Simple Chocolate Cupcakes Recipe Recipe. How to set it up? What are the ingredients? Cooking tips and more… This is one of my favourite food recipe, this time i’am gonna make it a little bit tasty.
These super moist chocolate cupcakes pack TONS of chocolate flavor in each cupcake wrapper! Made from simple everyday ingredients, this easy cupcake recipe will be your new favorite.
Here is the best “Simple Chocolate Cupcakes Recipe” recipe we have found so far. This is gonna really delicious.
Ingredients of Simple Chocolate Cupcakes Recipe
- Prepare 150 gms of All Purpose Flour (1 1/4 cups).
- Prepare 10 gms of Baking Powder (2 tspns).
- You need 50 gms of Cocoa Powder (1/4 cup).
- Prepare 65 gms of Sugar (1/3 cup).
- Prepare 70 gms of Unsalted Butter or Margarine (1/3 cup).
- It’s 5 ml of Vanilla Essence (1 tspn).
- You need 2 pcs of Eggs.
- Take 180-190 ml of Milk (appx. 3/4 cup).
- Take 1/4 of tspn Salt (If using Margarine; don't use salt).
They are unbelievable moist, about as perfect as they come.We have kept this recipe as simple as possible so that even an inexperienced baker can be successful with it.Learn how to make the best chocolate cupcakes - super moist, fluffy and chocolaty cupcakes with chocolate buttercream.This recipe is very easy and better.
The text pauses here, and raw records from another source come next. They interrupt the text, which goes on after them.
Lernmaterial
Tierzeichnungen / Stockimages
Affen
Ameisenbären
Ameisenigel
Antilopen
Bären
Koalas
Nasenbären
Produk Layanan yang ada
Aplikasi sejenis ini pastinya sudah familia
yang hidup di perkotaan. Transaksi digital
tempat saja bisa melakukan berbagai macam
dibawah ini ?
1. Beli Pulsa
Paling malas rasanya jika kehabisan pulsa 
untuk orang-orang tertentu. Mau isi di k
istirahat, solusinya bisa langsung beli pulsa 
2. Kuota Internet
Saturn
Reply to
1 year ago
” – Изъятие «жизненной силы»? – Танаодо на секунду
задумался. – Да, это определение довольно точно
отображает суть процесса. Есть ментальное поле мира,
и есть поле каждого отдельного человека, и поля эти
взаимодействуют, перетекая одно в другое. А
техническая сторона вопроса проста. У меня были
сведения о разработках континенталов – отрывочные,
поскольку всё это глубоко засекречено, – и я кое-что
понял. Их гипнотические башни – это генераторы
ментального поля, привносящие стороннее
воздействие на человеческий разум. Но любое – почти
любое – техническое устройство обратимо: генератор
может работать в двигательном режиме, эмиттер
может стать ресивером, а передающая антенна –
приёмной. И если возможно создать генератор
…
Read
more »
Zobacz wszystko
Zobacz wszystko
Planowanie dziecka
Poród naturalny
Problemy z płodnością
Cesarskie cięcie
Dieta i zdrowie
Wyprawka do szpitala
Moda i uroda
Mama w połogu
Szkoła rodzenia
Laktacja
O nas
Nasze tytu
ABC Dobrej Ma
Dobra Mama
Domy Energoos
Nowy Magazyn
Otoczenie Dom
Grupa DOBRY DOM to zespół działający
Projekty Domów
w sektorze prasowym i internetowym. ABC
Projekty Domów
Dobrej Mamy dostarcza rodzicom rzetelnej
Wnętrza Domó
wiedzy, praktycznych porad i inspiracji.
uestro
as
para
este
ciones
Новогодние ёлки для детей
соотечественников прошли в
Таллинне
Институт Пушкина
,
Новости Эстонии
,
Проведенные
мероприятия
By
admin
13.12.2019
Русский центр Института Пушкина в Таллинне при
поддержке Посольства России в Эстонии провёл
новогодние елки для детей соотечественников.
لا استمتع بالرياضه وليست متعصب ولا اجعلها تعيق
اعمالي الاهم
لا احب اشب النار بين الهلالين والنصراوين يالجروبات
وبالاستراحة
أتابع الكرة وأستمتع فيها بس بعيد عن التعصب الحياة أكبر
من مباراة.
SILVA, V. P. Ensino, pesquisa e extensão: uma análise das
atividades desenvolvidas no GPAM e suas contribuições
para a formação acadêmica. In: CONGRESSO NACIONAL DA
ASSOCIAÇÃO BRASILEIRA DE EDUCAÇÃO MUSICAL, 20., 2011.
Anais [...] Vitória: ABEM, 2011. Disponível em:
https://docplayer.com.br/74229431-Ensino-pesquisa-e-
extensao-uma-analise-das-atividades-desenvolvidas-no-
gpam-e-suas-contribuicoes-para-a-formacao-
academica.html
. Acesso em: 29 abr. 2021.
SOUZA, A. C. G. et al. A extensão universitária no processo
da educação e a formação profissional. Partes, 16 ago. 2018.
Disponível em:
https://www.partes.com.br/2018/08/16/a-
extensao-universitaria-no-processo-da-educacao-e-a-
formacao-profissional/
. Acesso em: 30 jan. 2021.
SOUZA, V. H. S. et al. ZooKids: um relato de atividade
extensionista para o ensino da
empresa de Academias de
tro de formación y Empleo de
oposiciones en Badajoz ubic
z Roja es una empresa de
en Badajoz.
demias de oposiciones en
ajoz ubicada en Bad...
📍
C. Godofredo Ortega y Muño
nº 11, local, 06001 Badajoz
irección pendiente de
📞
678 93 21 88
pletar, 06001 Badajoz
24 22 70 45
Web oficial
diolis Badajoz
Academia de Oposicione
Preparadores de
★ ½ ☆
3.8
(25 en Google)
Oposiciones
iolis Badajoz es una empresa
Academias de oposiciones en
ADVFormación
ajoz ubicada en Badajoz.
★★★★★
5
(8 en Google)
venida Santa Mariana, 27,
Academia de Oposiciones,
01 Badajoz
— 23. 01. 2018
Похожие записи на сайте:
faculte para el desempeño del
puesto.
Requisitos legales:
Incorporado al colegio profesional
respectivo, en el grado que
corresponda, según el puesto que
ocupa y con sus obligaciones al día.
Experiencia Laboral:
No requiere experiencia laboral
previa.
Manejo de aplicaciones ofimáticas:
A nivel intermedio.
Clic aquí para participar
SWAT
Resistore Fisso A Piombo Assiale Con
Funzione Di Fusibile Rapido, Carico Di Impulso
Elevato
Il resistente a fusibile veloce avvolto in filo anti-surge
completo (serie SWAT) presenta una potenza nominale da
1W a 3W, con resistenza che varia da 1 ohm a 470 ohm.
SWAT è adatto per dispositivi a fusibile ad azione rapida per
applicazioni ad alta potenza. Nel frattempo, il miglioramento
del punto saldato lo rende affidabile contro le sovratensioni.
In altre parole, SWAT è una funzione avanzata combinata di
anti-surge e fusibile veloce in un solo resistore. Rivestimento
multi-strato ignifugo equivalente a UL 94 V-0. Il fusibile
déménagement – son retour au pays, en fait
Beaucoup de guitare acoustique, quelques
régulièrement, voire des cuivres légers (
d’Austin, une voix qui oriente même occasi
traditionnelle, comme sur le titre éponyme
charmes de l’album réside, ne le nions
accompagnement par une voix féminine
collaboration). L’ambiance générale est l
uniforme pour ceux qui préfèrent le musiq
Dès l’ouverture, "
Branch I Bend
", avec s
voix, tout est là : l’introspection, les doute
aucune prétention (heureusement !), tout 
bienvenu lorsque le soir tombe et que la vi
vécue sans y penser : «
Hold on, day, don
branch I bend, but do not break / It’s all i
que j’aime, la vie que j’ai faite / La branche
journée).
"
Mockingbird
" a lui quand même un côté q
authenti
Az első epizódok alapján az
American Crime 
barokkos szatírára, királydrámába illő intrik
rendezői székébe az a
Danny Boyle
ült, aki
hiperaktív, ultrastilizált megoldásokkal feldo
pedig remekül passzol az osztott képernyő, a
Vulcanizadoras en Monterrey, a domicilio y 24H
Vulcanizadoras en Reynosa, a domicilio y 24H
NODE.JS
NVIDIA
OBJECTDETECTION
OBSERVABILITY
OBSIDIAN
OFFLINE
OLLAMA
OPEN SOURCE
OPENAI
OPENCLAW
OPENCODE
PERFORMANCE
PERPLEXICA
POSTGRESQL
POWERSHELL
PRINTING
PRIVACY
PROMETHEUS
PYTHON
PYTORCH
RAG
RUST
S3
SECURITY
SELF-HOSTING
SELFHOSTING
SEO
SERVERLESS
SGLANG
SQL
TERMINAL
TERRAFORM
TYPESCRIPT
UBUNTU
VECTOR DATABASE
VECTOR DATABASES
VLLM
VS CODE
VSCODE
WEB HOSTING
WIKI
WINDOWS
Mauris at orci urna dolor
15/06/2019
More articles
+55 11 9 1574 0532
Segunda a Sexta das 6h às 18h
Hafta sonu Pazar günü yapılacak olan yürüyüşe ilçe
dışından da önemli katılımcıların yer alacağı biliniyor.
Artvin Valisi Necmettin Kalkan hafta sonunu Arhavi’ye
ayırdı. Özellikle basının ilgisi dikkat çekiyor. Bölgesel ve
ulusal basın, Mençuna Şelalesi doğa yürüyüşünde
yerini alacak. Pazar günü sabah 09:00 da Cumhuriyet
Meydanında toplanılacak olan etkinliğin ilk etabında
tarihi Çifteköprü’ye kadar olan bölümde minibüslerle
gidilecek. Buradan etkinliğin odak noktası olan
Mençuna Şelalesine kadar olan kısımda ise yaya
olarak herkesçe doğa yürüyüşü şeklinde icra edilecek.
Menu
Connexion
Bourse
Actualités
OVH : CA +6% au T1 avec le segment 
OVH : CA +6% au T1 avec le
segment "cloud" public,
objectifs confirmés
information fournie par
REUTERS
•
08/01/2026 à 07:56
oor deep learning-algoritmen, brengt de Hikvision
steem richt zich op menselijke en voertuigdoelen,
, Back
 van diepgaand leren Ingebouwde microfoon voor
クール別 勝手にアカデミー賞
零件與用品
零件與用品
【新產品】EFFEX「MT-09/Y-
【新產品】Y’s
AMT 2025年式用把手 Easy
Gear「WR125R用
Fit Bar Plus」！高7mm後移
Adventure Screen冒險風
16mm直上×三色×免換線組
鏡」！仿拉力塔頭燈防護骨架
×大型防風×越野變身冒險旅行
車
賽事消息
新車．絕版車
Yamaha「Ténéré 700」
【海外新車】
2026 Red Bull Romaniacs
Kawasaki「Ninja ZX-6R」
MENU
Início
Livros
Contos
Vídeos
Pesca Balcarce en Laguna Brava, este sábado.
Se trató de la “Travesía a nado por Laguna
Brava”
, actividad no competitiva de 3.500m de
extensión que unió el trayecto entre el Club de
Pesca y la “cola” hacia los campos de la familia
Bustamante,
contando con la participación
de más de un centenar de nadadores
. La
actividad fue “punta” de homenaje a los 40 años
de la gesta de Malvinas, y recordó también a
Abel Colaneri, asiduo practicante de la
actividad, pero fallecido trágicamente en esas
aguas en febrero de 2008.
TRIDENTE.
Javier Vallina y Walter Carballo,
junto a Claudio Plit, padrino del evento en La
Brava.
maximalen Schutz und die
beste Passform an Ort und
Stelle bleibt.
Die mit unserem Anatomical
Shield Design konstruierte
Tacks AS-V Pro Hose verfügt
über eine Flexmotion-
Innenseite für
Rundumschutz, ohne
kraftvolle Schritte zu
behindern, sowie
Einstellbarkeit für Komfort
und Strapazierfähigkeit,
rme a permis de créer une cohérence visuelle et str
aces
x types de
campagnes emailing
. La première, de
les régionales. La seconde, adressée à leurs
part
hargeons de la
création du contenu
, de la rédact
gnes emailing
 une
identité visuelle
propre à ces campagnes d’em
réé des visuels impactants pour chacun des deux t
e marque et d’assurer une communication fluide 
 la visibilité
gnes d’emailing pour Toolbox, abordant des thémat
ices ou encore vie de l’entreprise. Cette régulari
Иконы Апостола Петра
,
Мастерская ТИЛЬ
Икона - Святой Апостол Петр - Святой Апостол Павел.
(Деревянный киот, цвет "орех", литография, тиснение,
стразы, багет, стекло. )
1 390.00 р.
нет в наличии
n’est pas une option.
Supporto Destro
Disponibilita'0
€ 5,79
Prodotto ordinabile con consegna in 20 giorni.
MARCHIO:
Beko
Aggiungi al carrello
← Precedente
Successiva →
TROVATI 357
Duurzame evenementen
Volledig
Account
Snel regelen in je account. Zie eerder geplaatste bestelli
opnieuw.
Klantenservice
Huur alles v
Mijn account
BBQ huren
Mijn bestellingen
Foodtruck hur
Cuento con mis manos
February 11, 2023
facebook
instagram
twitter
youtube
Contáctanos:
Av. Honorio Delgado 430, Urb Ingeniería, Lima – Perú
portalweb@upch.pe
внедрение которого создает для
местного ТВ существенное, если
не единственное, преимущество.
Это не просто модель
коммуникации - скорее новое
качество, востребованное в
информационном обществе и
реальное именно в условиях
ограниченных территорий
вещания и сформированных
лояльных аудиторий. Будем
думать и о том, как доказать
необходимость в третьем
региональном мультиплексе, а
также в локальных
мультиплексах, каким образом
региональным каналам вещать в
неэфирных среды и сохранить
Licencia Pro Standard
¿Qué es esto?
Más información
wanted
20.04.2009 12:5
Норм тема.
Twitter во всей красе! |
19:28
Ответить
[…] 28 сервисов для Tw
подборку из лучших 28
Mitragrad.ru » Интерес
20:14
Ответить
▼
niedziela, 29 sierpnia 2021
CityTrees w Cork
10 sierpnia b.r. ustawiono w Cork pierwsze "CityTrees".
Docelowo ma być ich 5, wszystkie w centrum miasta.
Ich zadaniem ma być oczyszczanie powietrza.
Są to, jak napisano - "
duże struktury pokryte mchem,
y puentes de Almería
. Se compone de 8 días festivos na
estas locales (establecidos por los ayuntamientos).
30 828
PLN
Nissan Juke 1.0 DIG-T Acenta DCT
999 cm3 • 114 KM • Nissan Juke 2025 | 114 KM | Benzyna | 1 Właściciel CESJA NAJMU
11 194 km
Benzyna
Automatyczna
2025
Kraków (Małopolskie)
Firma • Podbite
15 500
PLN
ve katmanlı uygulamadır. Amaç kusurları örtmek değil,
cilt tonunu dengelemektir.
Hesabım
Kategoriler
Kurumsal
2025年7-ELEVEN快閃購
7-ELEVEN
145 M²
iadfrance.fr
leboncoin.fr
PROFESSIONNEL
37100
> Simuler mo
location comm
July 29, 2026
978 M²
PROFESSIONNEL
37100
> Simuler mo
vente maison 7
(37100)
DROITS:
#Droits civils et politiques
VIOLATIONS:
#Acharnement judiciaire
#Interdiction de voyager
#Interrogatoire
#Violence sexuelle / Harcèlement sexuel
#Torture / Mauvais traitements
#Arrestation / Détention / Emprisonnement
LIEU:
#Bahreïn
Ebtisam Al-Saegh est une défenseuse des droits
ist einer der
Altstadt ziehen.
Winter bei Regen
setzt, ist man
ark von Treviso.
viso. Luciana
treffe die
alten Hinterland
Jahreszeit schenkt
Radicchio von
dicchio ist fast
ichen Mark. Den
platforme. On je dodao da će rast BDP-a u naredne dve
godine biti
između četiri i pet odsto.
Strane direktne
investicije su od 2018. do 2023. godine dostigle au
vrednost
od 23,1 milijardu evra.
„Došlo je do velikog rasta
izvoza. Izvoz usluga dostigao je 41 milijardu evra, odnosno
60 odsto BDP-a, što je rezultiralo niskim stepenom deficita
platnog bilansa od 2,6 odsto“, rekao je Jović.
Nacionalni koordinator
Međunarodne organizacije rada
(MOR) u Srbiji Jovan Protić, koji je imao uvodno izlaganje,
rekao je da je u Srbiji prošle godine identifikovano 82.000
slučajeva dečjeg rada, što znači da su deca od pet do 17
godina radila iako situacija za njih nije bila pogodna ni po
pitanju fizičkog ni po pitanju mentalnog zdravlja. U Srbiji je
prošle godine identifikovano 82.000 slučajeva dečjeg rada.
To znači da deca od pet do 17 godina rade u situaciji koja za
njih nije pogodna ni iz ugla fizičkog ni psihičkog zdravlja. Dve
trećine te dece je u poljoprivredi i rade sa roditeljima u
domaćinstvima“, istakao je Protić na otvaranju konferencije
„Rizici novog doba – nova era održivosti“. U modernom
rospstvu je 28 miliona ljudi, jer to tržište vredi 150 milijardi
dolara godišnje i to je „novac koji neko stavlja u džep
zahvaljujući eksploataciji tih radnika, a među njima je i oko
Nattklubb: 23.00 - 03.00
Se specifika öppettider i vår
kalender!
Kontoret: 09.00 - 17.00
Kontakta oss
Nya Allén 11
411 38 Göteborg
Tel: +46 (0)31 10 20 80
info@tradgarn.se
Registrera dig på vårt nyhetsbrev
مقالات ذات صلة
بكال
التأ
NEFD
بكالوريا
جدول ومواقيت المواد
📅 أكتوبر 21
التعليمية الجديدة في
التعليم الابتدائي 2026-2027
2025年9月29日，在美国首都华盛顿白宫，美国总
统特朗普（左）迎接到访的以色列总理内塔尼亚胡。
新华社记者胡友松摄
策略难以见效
Simple Chocolate Cupcakes Recipe step by step
- Pre-heat your oven to 350 °F or 180°C. Line a dozen (12 pcs) cupcake/muffin pan with cupcake liners and set aside..
- In a medium bowl, measure and sift the flour, cocoa and baking powder together then set aside (If using un-salted butter - add salt to the dry ingredients). In a small bowl, beat the eggs and essence together until mixture has bubbles; set aside..
- In a large bowl, measure the sugar and butter/margarine and cream until white or almost white. You can use a balloon whisk, should take about 5 – 7 minutes. You can also use an electric mixer and cream between 3 to 5 minutes..
- Add the egg mixture into your creamed mixture and beat for no more than 1 minute, make sure ingredients are well incorporated..
- Pour half the dry ingredients into your creamed mixture and start folding using a spatula. Pour the rest of the dry ingredients and add the milk gradually while folding. Make sure your batter is of a drop consistency (when you pick batter with a spatula & drop it back - it should drop within 2-3 seconds), it’s ready for baking..
- Spoon the batter into the cupcake liners; make sure you don’t fill past 3/4 way..
- Place the muffin pan into the oven, preferably the middle rack and bake for about 30 to 40 minutes or until a skewer or toothpick inserted comes out clean..
- Remove the muffin pan from oven, place on a shelf to cool for about 5 minutes..
- Remove them and place them on a tray or a cooling rack to cool completely..
- If you would like; you can make some cream frosting and decorate them to look pretty ^_^ Easiest way is to chill, then whip a cup (250ml) of non-dairy cream topping for about 5 - 10 minutes and then decorate your cupcakes!.
I great basic recipe for cupcakes!It really depends on how full you fill the muffin tin to decide on the yield.This is the best chocolate cupcake recipe in the world and it's pretty easy to make too.
The Best EASY Chocolate Cupcakes are moist, have a tender crumb, are deeply chocolatey and made without an electric beater.But in the cupcake world, I truly do believe these to be the best that can be for a simple no-standmixer, no creaming butter recipe.I was back and forth about which.These are the best chocolate cupcakes.They are perfectly moist and insanely chocolaty, topped with a supreme fudge chocolate frosting.